It is unfortunate the Florida effort to amend the state constitution to allow felons to vote specifically excludes those convicted of murder and sex offenses and will enshrine bigotry and discrimination against those people into the state constitution. Apparently redemption, second chances and good citizenship and voting are okay for only some felons. Thus corrupt government officials who sell out their offices can regain their voting rights but others cannot.
Martin Luther King sought the right to vote for all Americans; he did not do so at the expense of others, whether white, Hispanic or such. The GLBT movement has sought rights and equality for all GLBT people. Thus today a gay person convicted of murder can get married but in Florida will not be allowed to vote if this amendment passes.
Even worse, is it is faith-based groups leading the effort to further discriminate against and disenfranchise people convicted of murder and sex offenses in Florida. Would Jesus really not want sex offenders and murderers to vote, or would he believe they too are entitled to citizenship and human dignity?
I was convicted of murder in 1987, served seventeen years in prison, and I live in Florida and while the state and everyone pushing this amendment wants me to follow the law and pay taxes, they do not want me to vote. And no one will tell me why I should not be able to vote. If convicted felons can’t vote we should not have to pay taxes. Yet no one is saying that.
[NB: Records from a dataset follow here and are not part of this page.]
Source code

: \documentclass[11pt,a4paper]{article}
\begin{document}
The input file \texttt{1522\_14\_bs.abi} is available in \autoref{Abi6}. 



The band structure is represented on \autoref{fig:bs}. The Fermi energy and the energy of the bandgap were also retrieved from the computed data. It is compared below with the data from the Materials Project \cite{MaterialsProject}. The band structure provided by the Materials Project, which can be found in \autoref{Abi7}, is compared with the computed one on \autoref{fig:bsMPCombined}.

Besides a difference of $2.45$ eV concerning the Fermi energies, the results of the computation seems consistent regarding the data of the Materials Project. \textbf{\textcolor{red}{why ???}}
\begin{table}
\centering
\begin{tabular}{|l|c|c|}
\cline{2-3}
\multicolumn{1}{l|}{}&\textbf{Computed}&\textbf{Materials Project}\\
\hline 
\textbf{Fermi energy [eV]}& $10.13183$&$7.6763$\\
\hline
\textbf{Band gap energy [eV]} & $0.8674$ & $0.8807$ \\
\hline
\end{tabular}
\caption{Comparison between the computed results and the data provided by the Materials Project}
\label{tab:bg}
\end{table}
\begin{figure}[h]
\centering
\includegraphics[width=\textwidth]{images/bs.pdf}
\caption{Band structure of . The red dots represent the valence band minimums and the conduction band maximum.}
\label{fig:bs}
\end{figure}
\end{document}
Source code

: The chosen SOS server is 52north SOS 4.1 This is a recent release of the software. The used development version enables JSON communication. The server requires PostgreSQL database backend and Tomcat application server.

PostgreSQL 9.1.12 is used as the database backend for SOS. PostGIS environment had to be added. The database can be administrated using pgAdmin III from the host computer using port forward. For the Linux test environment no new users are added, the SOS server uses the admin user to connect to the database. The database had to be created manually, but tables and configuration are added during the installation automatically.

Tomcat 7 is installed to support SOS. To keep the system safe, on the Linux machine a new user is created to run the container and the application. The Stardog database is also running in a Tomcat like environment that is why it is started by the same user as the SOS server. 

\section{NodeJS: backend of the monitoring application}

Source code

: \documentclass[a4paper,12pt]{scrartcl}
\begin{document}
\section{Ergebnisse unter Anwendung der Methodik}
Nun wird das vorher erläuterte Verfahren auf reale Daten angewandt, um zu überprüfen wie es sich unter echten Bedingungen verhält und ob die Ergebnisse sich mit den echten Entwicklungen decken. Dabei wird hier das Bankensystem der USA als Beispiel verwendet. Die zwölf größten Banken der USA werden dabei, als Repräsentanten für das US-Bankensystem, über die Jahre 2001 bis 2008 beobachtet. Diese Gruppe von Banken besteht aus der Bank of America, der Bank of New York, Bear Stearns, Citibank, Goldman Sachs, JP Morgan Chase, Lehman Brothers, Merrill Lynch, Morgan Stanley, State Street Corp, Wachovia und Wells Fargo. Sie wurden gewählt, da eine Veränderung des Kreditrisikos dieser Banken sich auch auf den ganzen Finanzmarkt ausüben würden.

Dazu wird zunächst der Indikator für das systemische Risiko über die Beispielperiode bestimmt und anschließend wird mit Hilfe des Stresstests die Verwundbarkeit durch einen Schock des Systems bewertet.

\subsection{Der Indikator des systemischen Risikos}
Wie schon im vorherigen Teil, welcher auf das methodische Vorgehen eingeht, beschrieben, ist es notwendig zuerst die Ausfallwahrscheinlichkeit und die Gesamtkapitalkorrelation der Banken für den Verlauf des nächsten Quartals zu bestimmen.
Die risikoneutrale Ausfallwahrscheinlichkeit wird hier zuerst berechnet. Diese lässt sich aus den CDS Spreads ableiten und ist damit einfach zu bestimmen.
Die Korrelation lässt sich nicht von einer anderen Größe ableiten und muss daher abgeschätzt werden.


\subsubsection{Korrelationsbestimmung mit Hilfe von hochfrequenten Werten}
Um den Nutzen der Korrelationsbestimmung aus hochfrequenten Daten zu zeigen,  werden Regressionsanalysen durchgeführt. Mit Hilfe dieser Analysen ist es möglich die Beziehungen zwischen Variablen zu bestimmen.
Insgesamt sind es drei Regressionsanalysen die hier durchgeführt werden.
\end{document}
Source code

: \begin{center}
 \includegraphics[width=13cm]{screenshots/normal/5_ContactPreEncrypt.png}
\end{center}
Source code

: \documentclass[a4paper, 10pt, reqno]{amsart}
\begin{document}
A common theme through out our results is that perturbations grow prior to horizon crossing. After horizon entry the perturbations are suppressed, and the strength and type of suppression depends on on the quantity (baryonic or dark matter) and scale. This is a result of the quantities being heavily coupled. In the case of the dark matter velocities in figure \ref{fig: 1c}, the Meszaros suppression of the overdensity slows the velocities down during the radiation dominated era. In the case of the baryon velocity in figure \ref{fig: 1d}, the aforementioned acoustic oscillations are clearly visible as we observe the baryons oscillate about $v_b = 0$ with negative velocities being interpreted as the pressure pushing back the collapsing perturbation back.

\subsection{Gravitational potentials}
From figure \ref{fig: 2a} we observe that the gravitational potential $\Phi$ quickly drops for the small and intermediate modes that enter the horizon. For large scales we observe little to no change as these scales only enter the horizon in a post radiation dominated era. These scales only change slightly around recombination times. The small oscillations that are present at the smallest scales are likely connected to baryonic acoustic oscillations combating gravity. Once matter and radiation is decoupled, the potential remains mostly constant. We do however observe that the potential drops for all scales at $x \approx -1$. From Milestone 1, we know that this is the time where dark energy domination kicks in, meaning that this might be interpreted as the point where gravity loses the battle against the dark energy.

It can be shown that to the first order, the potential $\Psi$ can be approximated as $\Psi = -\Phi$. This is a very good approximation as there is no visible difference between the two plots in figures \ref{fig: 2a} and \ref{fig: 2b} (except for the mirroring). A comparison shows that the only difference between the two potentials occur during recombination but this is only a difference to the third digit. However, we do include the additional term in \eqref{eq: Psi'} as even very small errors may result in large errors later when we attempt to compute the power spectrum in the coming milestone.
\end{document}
I have advocated for felon and prisoner voting rights since 1989 but have never thought that the rights of one group of poor, oppressed and disenfranchised people should come at the expense of another. I hope that people of faith and conscience ask themselves what would Dr. King and what would Jesus do before they consider voting for this amendment. Would they throw murderers and sex offenders under the bus of political expediency? If they wouldn’t, why should you?
I am the executive director of the Human Rights Defense Center.